Directive
Reproduce the listing below verbatim, keeping every line as it appears.

Data to use

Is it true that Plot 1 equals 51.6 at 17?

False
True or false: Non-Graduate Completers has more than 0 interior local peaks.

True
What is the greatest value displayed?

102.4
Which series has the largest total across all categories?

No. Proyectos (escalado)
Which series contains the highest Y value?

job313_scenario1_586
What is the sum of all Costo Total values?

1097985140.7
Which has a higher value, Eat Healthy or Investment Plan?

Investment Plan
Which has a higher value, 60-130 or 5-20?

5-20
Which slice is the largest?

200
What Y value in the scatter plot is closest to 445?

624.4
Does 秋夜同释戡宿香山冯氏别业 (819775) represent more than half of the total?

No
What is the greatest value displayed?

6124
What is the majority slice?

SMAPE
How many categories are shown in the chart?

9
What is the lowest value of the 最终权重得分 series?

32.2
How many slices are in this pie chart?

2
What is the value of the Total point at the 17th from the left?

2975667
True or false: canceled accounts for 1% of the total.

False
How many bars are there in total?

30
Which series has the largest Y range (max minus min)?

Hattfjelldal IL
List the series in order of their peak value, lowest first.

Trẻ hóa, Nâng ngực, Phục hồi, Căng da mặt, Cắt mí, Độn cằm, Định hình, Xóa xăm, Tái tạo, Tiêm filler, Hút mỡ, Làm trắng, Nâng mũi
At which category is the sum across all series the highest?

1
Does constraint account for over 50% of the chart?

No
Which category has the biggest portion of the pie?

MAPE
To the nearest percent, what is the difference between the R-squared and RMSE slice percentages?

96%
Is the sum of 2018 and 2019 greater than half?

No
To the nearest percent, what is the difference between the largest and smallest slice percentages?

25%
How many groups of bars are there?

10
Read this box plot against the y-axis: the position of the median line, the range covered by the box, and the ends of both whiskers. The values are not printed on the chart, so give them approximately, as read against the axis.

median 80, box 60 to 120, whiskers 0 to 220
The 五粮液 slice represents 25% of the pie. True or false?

Exercise output
Is it true that Plot 1 equals 51.6 at 17?

False
True or false: Non-Graduate Completers has more than 0 interior local peaks.

True
What is the greatest value displayed?

102.4
Which series has the largest total across all categories?

No. Proyectos (escalado)
Which series contains the highest Y value?

job313_scenario1_586
What is the sum of all Costo Total values?

1097985140.7
Which has a higher value, Eat Healthy or Investment Plan?

Investment Plan
Which has a higher value, 60-130 or 5-20?

5-20
Which slice is the largest?

200
What Y value in the scatter plot is closest to 445?

624.4
Does 秋夜同释戡宿香山冯氏别业 (819775) represent more than half of the total?

No
What is the greatest value displayed?

6124
What is the majority slice?

SMAPE
How many categories are shown in the chart?

9
What is the lowest value of the 最终权重得分 series?

32.2
How many slices are in this pie chart?

2
What is the value of the Total point at the 17th from the left?

2975667
True or false: canceled accounts for 1% of the total.

False
How many bars are there in total?

30
Which series has the largest Y range (max minus min)?

Hattfjelldal IL
List the series in order of their peak value, lowest first.

Trẻ hóa, Nâng ngực, Phục hồi, Căng da mặt, Cắt mí, Độn cằm, Định hình, Xóa xăm, Tái tạo, Tiêm filler, Hút mỡ, Làm trắng, Nâng mũi
At which category is the sum across all series the highest?

1
Does constraint account for over 50% of the chart?

No
Which category has the biggest portion of the pie?

MAPE
To the nearest percent, what is the difference between the R-squared and RMSE slice percentages?

96%
Is the sum of 2018 and 2019 greater than half?

No
To the nearest percent, what is the difference between the largest and smallest slice percentages?

25%
How many groups of bars are there?

10
Read this box plot against the y-axis: the position of the median line, the range covered by the box, and the ends of both whiskers. The values are not printed on the chart, so give them approximately, as read against the axis.

median 80, box 60 to 120, whiskers 0 to 220
The 五粮液 slice represents 25% of the pie. True or false?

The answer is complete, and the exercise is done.